Dem LSG ist auch darin beizupflichten, daß die Abweichung vom Heimweg nicht mehr als so geringfügig angesehen werden kann, daß der Versicherungsschutz während dieser Zeit erhalten blieb. Insoweit ist es von Bedeutung - im Unterschied zu einem anderen vom erkennenden Senat entschiedenen Sachverhalt (SozR RVO § 543 Bl. Aa 21 Nr. 28) -, daß A. die beabsichtigte Besorgung nicht auf der Straße selbst im Vorbeigehen erledigen konnte, sondern sich hierzu in die Gastwirtschaft hineinbegeben mußte. In einem solchen Fall handelt es sich regelmäßig um eine erhebliche Unterbrechung (vgl. SozR RVO § 543 Bl. Aa 2 Nr. 5), wobei der Versicherungsschutz erst wiederhergestellt wird, sobald der übliche Heimweg wieder erreicht worden ist. Der Umstand, daß A. bereits vor dem Erreichen der Gastwirtschaft verunglückt ist, kann - entgegen dem Revisionsvorbringen - nicht dazu führen, den Versicherungsschutz bis zum Augenblick des Unfalls noch als fortbestehend anzusehen.
Auch die Art der von A. beabsichtigten Besorgung ist - wie das LSG mit Recht angenommen hat - nicht geeignet, den Weg zur Gastwirtschaft in einen inneren Zusammenhang mit der versicherten Beschäftigung zu bringen.

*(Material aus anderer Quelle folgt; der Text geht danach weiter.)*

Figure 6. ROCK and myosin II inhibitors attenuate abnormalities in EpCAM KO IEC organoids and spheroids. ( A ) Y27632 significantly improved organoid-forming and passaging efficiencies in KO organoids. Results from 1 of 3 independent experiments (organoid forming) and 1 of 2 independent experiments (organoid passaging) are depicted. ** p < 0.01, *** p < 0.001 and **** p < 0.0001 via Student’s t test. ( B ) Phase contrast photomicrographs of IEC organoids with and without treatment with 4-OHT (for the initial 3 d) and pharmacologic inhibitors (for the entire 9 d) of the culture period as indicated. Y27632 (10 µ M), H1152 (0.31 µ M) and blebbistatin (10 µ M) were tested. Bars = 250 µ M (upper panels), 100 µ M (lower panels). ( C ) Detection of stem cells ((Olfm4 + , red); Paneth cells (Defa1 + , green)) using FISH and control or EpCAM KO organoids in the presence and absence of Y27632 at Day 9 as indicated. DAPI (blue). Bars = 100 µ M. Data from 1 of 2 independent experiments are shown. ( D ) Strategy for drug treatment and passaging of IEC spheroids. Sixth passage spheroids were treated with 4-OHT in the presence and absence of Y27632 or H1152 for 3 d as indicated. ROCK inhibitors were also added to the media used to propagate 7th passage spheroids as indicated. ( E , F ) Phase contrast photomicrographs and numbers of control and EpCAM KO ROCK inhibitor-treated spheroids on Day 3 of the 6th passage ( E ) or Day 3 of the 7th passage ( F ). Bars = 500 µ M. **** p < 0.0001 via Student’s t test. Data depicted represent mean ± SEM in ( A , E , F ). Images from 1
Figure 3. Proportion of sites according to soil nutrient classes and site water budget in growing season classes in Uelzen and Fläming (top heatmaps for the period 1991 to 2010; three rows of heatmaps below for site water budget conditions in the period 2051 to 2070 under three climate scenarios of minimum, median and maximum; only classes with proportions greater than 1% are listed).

Dabei kann hier unerörtert bleiben, inwieweit etwa der Weg zum Tabakwarengeschäft deshalb als unfallversichert anzusehen ist, weil der Nikotingenuß dem Beschäftigten das Weiterarbeiten wesentlich erleichtert (vgl. BSG 12, 254). Denn A. hatte am Unfalltag seine Arbeit beendet und wollte sich nach Hause begeben. Er war also weder im Hinblick auf eine noch bevorstehende Weiterarbeit noch für die Zurücklegung des kurzen Heimwegs darauf angewiesen, Zigaretten bei sich zu haben. Das gegen diesen Teil der Gründe des angefochtenen Urteils gerichtete Revisionsvorbringen macht einen Rechtsirrtum des LSG nicht ersichtlich.
Die Revision ist hiernach unbegründet. Sie war daher zurückzuweisen (§ 170 Abs. 1 Satz 1 SGG).
Die Kostenentscheidung beruht auf § 193 SGG.